Donald Boesch

Donald Boesch
President of the
University of Maryland Center for Environmental Science
Assumed office
1990
Personal details
Born (1945-11-14) November 14, 1945
New Orleans, Louisiana
Alma mater Tulane University (B.S.)
College of William & Mary (Ph.D.)
Profession Biologist, Environmental Scientist
Website President

Donald Boesch (born November 14, 1945) is an American university professor, and President of the University of Maryland Center for Environmental Science and Vice Chancellor for Environmental Sustainability for the University System of Maryland[1] In 2010, he was appointed by President Barack Obama as a member of the National Commission on the BP Deepwater Horizon Oil Spill and Offshore Drilling[2] to investigate the root causes of the blowout at the Macondo Prospect in the Gulf of Mexico.

Boesch was born in New Orleans, Louisiana, where he grew up in the Ninth Ward[3] and experienced the flooding resulting from Hurricane Betsy. He attended Holy Cross High School and Tulane University, in that city, earning a B.S. in Biology. Boesch completed his Ph.D. in biological oceanography at the College of William of Mary in Virginia, after which he was a Fulbright-Hays Postdoctoral Fellow at the University of Queensland in Australia.

Boesch returned to the United States in 1972 and served as a professor at the Virginia Institute of Marine Science. In 1990 he moved back to his home state as the first Executive Director of the Louisiana Universities Marine Consortium, where he was responsible for building its marine center at Cocodrie, Louisiana, and two research vessels, the Pelican and the Acadiana. During this time, he was also a professor of marine science at the Louisiana State University, Baton Rouge. He has headed the University of Maryland Center for Environmental Science since 1990 and serves on the Maryland Governor’s Chesapeake Bay Cabinet.

Boesch has conducted research on coastal and continental shelf ecosystems along the Atlantic Coast, the Gulf of Mexico, eastern Australia and the East China Sea.
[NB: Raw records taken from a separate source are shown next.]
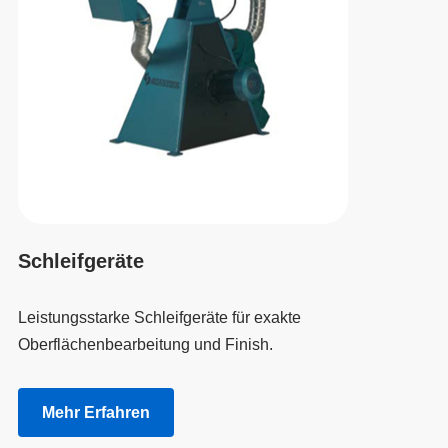
Schleifgeräte
Leistungsstarke Schleifgeräte für exakte
Oberflächenbearbeitung und Finish.
Mehr Erfahren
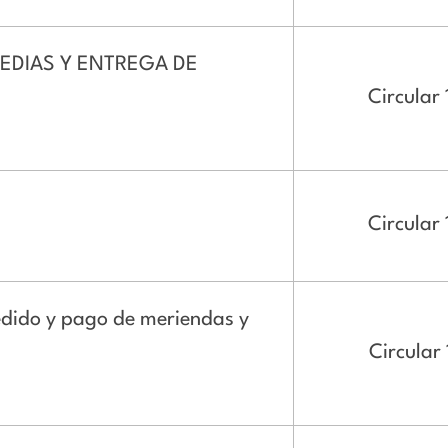
EDIAS Y ENTREGA DE
Circular 
Circular 
dido y pago de meriendas y
Circular 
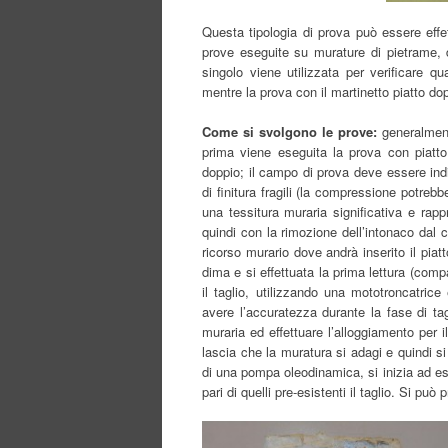
Questa tipologia di prova può essere effe
prove eseguite su murature di pietrame, di
singolo viene utilizzata per verificare q
mentre la prova con il martinetto piatto do
Come si svolgono le prove:
generalmen
prima viene eseguita la prova con piatto
doppio; il campo di prova deve essere indi
di finitura fragili (la compressione potre
una tessitura muraria significativa e rap
quindi con la rimozione dell’intonaco dal 
ricorso murario dove andrà inserito il piat
dima e si effettuata la prima lettura (co
il taglio, utilizzando una mototroncatric
avere l’accuratezza durante la fase di tag
muraria ed effettuare l’alloggiamento per i
lascia che la muratura si adagi e quindi si 
di una pompa oleodinamica, si inizia ad eser
pari di quelli pre-esistenti il taglio. Si può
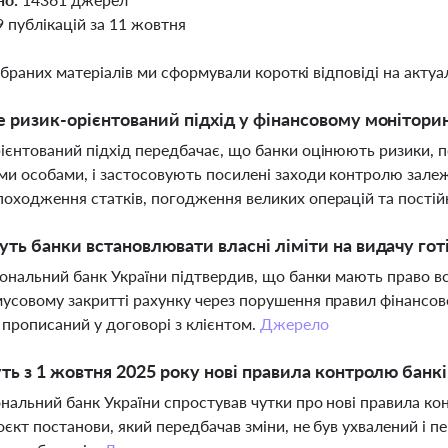
9 публікацій за 11 жовтня
ібраних матеріалів ми сформували короткі відповіді на актуал
 ризик-орієнтований підхід у фінансовому монітори
ієнтований підхід передбачає, що банки оцінюють ризики, по
и особами, і застосовують посилені заходи контролю залежн
оходження статків, погодження великих операцій та постій
ть банки встановлювати власні ліміти на видачу гот
іональний банк України підтвердив, що банки мають право вс
усовому закритті рахунку через порушення правил фінансовог
 прописаний у договорі з клієнтом.
Джерело
ть з 1 жовтня 2025 року нові правила контролю банкі
ональний банк України спростував чутки про нові правила ко
оєкт постанови, який передбачав зміни, не був ухвалений і 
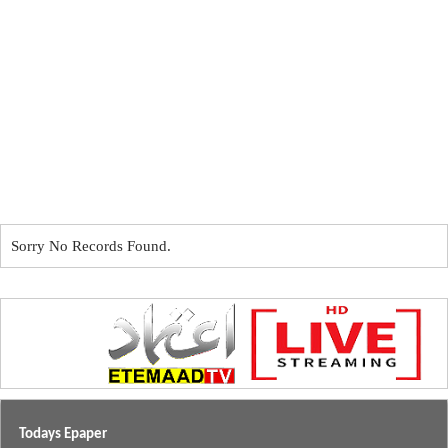
Sorry No Records Found.
Todays Epaper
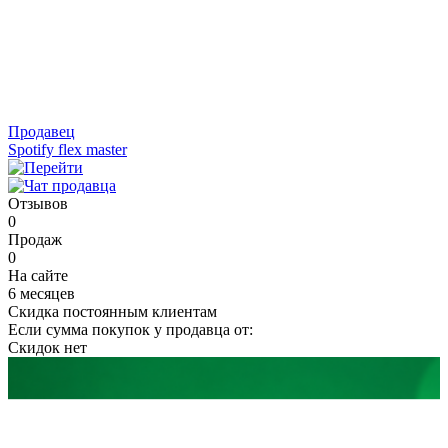
Продавец
Spotify flex master
Отзывов
0
Продаж
0
На сайте
6 месяцев
Скидка постоянным клиентам
Если сумма покупок у продавца от:
Скидок нет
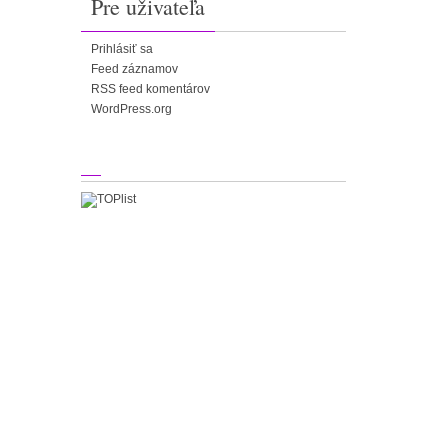
Pre uživateľa
Prihlásiť sa
Feed záznamov
RSS feed komentárov
WordPress.org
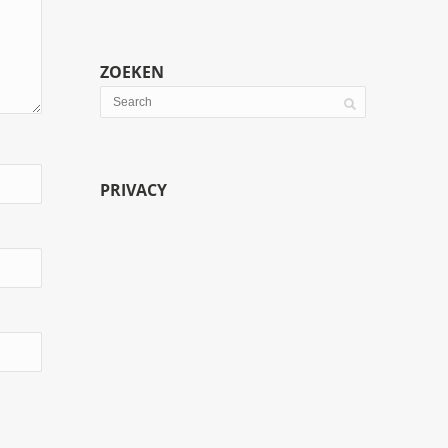
ZOEKEN
PRIVACY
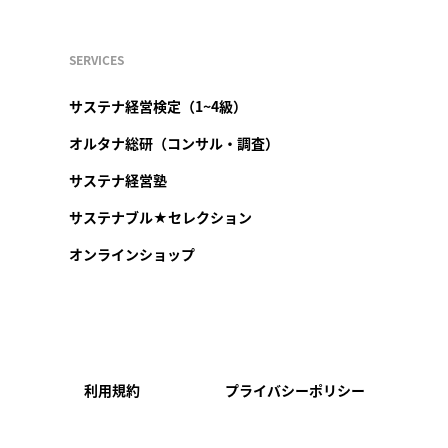
SERVICES
サステナ経営検定（1~4級）
オルタナ総研（コンサル・調査）
サステナ経営塾
サステナブル★セレクション
オンラインショップ
利用規約
プライバシーポリシー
He has published two books and more than 90 papers on marine benthos, estuarine and continental shelf ecology, wetlands, effects of offshore oil and gas development, nutrient over-enrichment, environmental assessment and science policy. While in Louisiana, he initiated the research that documented the Gulf of Mexico Dead Zone and identified its principal causes. His current research focuses on the use of science in ecosystem-based management and on assessments and adaptation strategies related to climate change.[4]

Boesch has served on numerous committees advising federal agencies and the National Research Council of the National Academy of Sciences, where he is chair of the Ocean Studies Board and a member of the Committee on America’s Climate Choices.[5] He also serves on the Ocean Research and Resources Advisory Board, the external committee providing technical advice to the National Ocean Council. In 2007 he was given the Award for Lifetime Leadership in Ecosystem Restoration by the National Conference on Ecosystem Restoration. He is a member of the governing boards of the Chesapeake Bay Foundation, Chesapeake Research Consortium, the Consortium for Ocean Leadership, and the Town Creek Foundation.